È ufficiale, Manuel Borja Villel, dopo 15 anni, non ripresenterà (pur avendone diritto) la candidatura alla direzione del Museo Reina Sofia di Madrid. La stampa spagnola di destra ha condotto, nei confronti dell’ex direttore del MACBA una virulenta ed esemplare “guerra culturale”, in ciò facilitata dall’opportunistico silenzio del mondo dell’arte spagnolo, in fondo non troppo scontento della possibilità che il Reina Sofia (con il suo nuovo peso reputazionale) possa, magari, diventare pienamente strumentale alle logiche dell’industria culturale.
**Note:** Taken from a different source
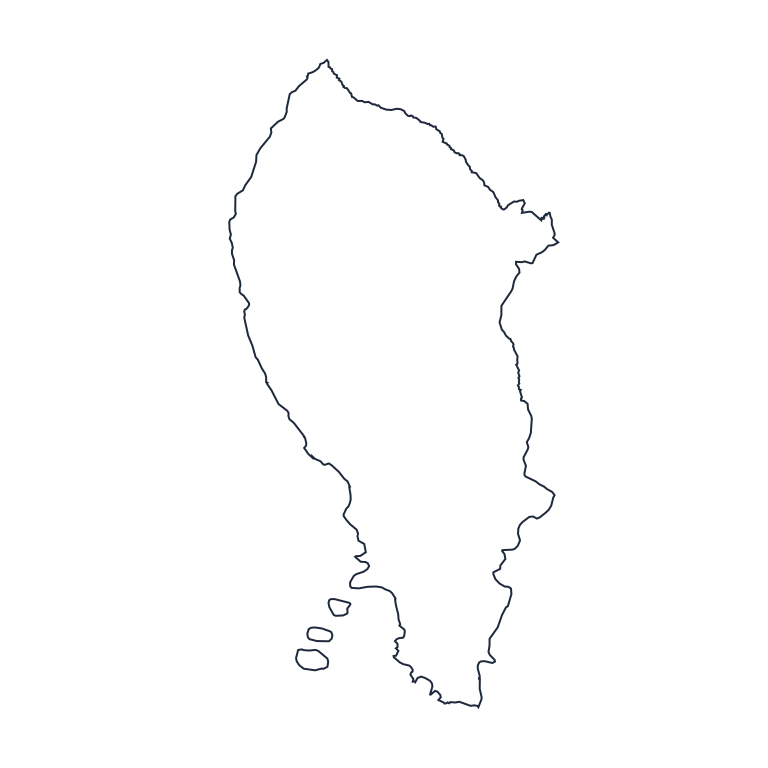 Lombok Utara, Nusa Tenggara Barat, Indonesia (Robinson projection), rotated 286°
{"feature_id": "22746128B90862663975631", "entity_name": "Lombok Utara", "entity_type": "district", "adm_level": 2, "iso_a3": "IDN", "parent_name": "Indonesia", "parent_adm1": "Nusa Tenggara Barat", "projection": "robinson", "projection_center": [116.286, -8.345], "detail": "fine", "context": "isolated", "style": "outline", "palette": "slate", "viewbox_px": 768, "rotation_deg": 286, "n_neighbors": 0, "source": "geoboundaries", "source_scale": "gbopen_adm2", "svg_char_len": 6145}
<svg xmlns="http://www.w3.org/2000/svg" viewBox="0 0 768 768"><g transform="rotate(286 384 384)"><path d="M482.8,477.8L491.5,475.3L508.7,480.9L511.2,481.3L518.5,480.7L523.7,481.5L528.5,483.5L531.9,482.1L535.4,477.9L537.9,477.3L539.1,483.0L540.6,485.4L540.5,492.2L541.2,493.5L550.3,494.9L554.1,499.4L556.9,501.5L562.3,503.9L564.3,508.8L568.1,512.4L571.2,506.2L574.4,507.0L576.3,506.2L583.3,501.4L588.3,500.0L590.9,497.8L594.2,496.1L594.2,495.4L592.3,494.2L592.1,493.0L590.9,493.6L590.6,492.0L589.1,491.6L588.2,492.2L587.7,491.2L586.9,491.9L586.2,490.5L586.6,489.8L584.7,490.0L590.1,478.6L589.7,476.2L586.5,469.4L589.3,469.4L589.9,468.3L590.8,468.2L596.5,469.5L599.2,467.2L597.3,463.2L595.9,461.6L595.2,458.6L590.0,453.9L587.8,453.4L585.2,451.7L584.6,450.6L585.1,448.9L585.4,448.1L586.8,447.5L586.5,446.4L587.2,445.5L589.0,445.2L590.2,443.5L592.0,442.9L594.2,439.8L598.5,436.3L600.0,432.3L602.1,429.8L602.7,425.7L605.3,424.7L607.0,423.0L608.3,419.3L612.2,414.4L611.7,409.9L613.1,409.6L613.9,407.8L616.7,406.4L617.3,404.9L620.3,401.4L621.9,400.9L624.9,398.0L625.4,396.1L624.9,393.5L626.0,393.2L626.4,391.8L625.8,390.3L626.2,388.0L627.8,386.7L628.3,383.6L629.2,383.5L629.8,381.8L630.7,381.6L631.2,380.7L631.5,378.8L632.4,378.1L633.0,373.6L636.1,373.6L636.7,372.4L640.2,370.6L641.0,368.7L642.3,367.9L643.3,364.1L645.7,362.7L644.9,360.4L645.7,358.1L645.4,356.9L646.6,355.7L645.9,354.4L646.4,351.2L645.9,346.8L646.8,346.2L648.7,341.7L648.3,338.7L649.4,337.8L649.5,335.8L648.6,335.1L648.4,333.1L649.9,330.2L652.0,328.1L652.7,324.4L652.2,320.7L649.4,315.4L648.4,310.7L648.7,304.8L650.4,301.8L649.7,300.7L650.3,298.0L649.7,296.2L650.9,291.4L649.5,287.8L650.1,285.1L648.8,280.6L651.1,275.8L651.1,274.1L654.3,272.3L654.3,271.4L658.1,266.9L657.8,265.1L658.4,263.1L659.4,263.3L659.9,261.9L662.9,259.6L663.7,256.9L665.2,257.0L665.5,254.1L667.8,253.8L668.5,250.3L669.9,249.4L670.4,247.9L672.3,247.4L672.5,245.7L673.5,244.9L673.5,243.3L678.1,241.9L679.8,239.9L676.0,237.4L674.1,234.6L670.1,234.2L667.0,232.2L664.1,229.5L661.5,225.6L659.2,225.8L658.5,225.2L657.4,226.1L655.4,225.8L646.8,220.1L641.5,218.0L639.1,215.0L636.6,213.5L622.0,214.5L618.7,215.5L612.9,215.0L611.1,214.3L606.9,209.8L598.5,204.8L594.7,206.4L590.2,206.1L576.7,200.2L568.9,198.3L562.3,199.8L546.4,199.3L537.0,195.9L531.3,195.0L526.3,190.4L523.5,189.4L509.0,193.4L506.7,194.7L502.8,193.7L499.6,190.8L497.0,190.6L489.7,193.1L485.5,195.6L481.2,195.7L477.5,198.9L473.3,201.1L470.6,201.0L467.4,201.9L461.7,205.8L457.5,206.8L442.7,217.4L439.2,218.8L436.4,218.8L432.4,220.0L431.0,222.3L430.4,224.6L424.5,232.0L423.0,232.5L420.8,232.1L418.1,230.9L417.2,229.7L415.5,229.6L412.1,231.2L409.2,231.4L393.3,240.0L384.6,246.9L374.4,253.2L372.5,256.1L365.5,262.1L361.1,267.0L357.9,268.9L353.3,270.2L353.1,271.5L352.6,271.1L351.7,271.8L347.2,277.3L335.6,288.2L331.5,298.6L329.6,300.4L326.9,300.9L324.1,302.8L321.8,308.0L311.6,321.8L311.2,321.6L310.2,323.1L305.5,325.7L303.1,326.0L300.5,324.9L296.0,330.4L293.4,335.5L294.7,335.0L293.0,338.3L292.2,344.3L289.9,347.9L290.0,349.4L292.4,352.8L291.6,355.7L287.1,364.8L281.9,372.0L280.3,375.8L275.9,379.6L275.4,379.0L268.4,382.3L263.9,383.8L260.8,384.0L256.5,383.6L253.8,382.1L247.1,381.1L245.6,382.0L242.9,385.4L239.8,390.2L236.4,397.9L233.1,400.2L230.1,400.6L226.3,402.7L224.8,409.1L217.3,412.9L212.2,408.6L210.7,404.4L209.9,403.9L206.7,410.6L207.8,415.4L207.2,417.9L204.8,419.9L201.4,419.0L197.8,416.0L193.6,409.8L191.1,407.8L184.1,406.1L180.3,407.2L179.1,409.0L180.5,415.8L184.6,424.3L187.2,432.4L187.9,438.0L186.9,442.2L186.6,446.5L185.3,449.3L180.9,454.3L180.0,454.0L174.7,456.4L166.4,461.2L161.9,462.8L157.5,465.8L156.0,465.4L153.6,471.2L151.9,472.2L147.7,472.8L145.5,472.4L143.8,468.4L142.0,466.4L139.8,465.4L138.4,468.0L137.2,468.9L134.6,469.5L133.2,468.3L131.4,471.4L126.2,470.5L125.2,468.2L124.1,468.7L120.8,475.8L120.0,479.7L120.3,486.0L119.1,488.3L117.2,490.3L115.5,490.8L114.1,489.6L111.9,489.5L108.5,493.6L105.8,493.7L106.5,495.2L105.9,496.2L110.6,497.3L113.0,500.4L112.7,504.6L111.4,510.1L109.4,512.6L106.7,513.9L98.3,513.9L98.3,514.5L103.1,517.7L102.9,520.3L100.6,523.8L98.5,524.9L95.2,523.4L94.3,529.1L93.5,530.2L94.4,532.1L95.4,532.8L95.1,534.8L96.5,535.4L97.5,540.4L99.3,544.1L98.5,556.0L100.0,559.3L100.3,562.6L99.3,563.8L107.6,564.6L109.8,564.2L117.4,560.0L127.0,557.4L126.8,556.6L127.5,556.3L128.8,556.8L129.8,556.4L136.7,552.4L139.5,551.7L142.8,552.4L144.0,553.6L145.3,557.0L145.7,565.1L147.8,567.2L149.4,566.3L152.7,560.4L155.3,558.3L161.9,557.5L168.1,555.7L181.5,560.4L194.4,561.1L202.9,562.8L204.5,564.3L217.1,564.4L222.3,562.5L223.4,559.6L222.6,555.9L224.0,550.2L227.1,544.9L231.2,541.6L233.1,541.0L238.3,546.6L241.7,545.9L249.3,548.9L253.7,546.7L256.1,543.5L257.0,543.7L260.2,553.2L261.8,555.3L265.3,557.2L271.1,557.9L277.0,554.1L282.1,553.0L286.0,553.5L289.5,555.2L296.3,560.3L297.7,563.7L296.8,568.1L298.6,570.4L305.0,575.0L308.7,577.1L313.2,578.3L321.3,578.0L324.2,578.6L326.6,575.3L327.9,569.7L329.4,566.4L330.5,560.8L332.2,556.7L334.1,545.6L335.0,544.3L336.8,543.6L344.5,543.0L349.8,538.9L352.1,538.4L360.6,540.2L363.3,540.1L367.4,537.3L372.0,538.4L377.6,538.6L391.6,535.6L394.1,534.2L399.2,529.5L404.5,527.5L406.2,523.7L406.0,520.3L407.7,519.7L409.1,520.3L414.8,516.6L416.0,517.1L416.3,515.1L418.5,514.4L419.5,513.1L421.8,513.9L422.9,513.1L426.0,512.6L426.8,511.5L428.8,512.1L431.8,509.9L434.3,510.1L439.0,505.7L439.9,506.6L441.0,506.6L444.1,505.3L447.3,504.9L453.0,499.4L454.8,498.7L455.5,497.7L457.5,497.7L459.0,496.6L460.2,494.4L462.0,493.3L462.1,491.9L464.2,487.8L467.1,485.0L468.6,482.4L475.1,478.1L482.8,477.8ZM96.6,407.6L101.7,406.9L104.5,405.2L109.3,394.4L109.5,391.4L107.1,385.4L106.0,379.9L106.3,378.4L104.7,374.8L96.4,375.0L93.4,376.5L90.3,380.1L88.2,385.4L89.8,396.7L93.4,402.7L93.4,404.0L94.1,405.0L96.6,407.6ZM128.1,403.7L130.9,401.8L131.4,399.8L131.9,391.6L130.9,384.6L129.6,381.1L127.6,379.2L122.8,379.1L119.7,380.6L118.2,382.6L118.4,390.3L121.5,402.0L124.8,403.9L128.1,403.7ZM164.1,410.9L163.6,395.5L162.6,392.3L161.1,390.9L158.3,391.0L154.4,393.0L148.1,399.4L147.9,401.6L150.2,408.4L153.0,411.7L154.2,412.0L158.0,410.6L162.6,412.4L163.6,412.1L164.1,410.9Z" fill="none" stroke="#1e293b" stroke-width="2"/></g></svg>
Sebbene, dopo 15 anni, il cambio può apparire fisiologico, non è una buona notizia per chi si batte contro la neoliberalizzazione di arte e musei, per tutte quelle lavoratrici e quei lavoratori del settore che vedono erosi i propri diritti, per artist_ e operat_ che intendono l'arte come strumento di intervento sociale.
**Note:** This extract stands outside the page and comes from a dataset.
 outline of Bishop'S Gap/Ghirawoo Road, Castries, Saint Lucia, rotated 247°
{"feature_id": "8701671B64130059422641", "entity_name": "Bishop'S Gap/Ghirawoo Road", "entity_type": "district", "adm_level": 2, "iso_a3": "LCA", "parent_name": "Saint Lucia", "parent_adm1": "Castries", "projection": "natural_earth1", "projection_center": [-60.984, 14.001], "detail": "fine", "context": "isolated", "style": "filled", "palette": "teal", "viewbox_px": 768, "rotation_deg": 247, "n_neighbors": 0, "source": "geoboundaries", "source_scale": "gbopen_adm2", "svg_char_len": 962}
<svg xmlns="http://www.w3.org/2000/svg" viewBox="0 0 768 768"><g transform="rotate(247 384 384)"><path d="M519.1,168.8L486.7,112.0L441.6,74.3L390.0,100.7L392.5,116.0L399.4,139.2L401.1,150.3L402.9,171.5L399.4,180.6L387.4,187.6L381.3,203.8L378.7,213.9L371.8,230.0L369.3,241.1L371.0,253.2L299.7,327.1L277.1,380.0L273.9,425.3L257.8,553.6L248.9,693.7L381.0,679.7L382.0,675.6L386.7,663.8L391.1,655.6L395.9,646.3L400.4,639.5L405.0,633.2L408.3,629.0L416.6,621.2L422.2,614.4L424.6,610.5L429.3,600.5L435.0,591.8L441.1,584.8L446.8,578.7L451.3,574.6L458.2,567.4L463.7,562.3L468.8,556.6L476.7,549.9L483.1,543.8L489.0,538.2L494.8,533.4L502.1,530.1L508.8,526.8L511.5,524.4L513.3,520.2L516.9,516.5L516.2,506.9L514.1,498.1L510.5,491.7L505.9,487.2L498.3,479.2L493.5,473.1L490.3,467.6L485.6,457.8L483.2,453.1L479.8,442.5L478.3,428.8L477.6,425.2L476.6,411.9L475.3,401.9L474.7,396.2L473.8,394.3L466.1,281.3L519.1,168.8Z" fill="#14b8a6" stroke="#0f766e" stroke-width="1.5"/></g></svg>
Borja ed il team del Reina Sofia, al di là di avere "resuscitato" un museo fino ad allora marginale, hanno sperimentato un vero e proprio modello alter-isituzionale, rivoluzionando la collezione attraverso la valorizzazione del documento e della agency collettiva a discapito dell’opera e del genio individuale; opponendosi alla privatizzazione di archivi d’artista del sud globale per mano di ricche istituzioni euro-americane, proponendo in alternativa un modello di sostegno ad archivi militanti dell’America Latina; aprendo le porte al quartiere di Lavapies, fornendo spazi e risorse a collettivi locali con il progetto Museo Situado; strutturando alleanze con movimenti e difendendo spazi sociali; tentando di portare avanti (per quanto possibile, trattasi pur sempre di un’istituzione intitolata ad una regina) un modello di museo che, per dirla con Paul Preciado, si avvicini più al "parlamento di un’altra sensibilità”, piuttosto che all’ennesima attrazione dello spettacolo neoliberale.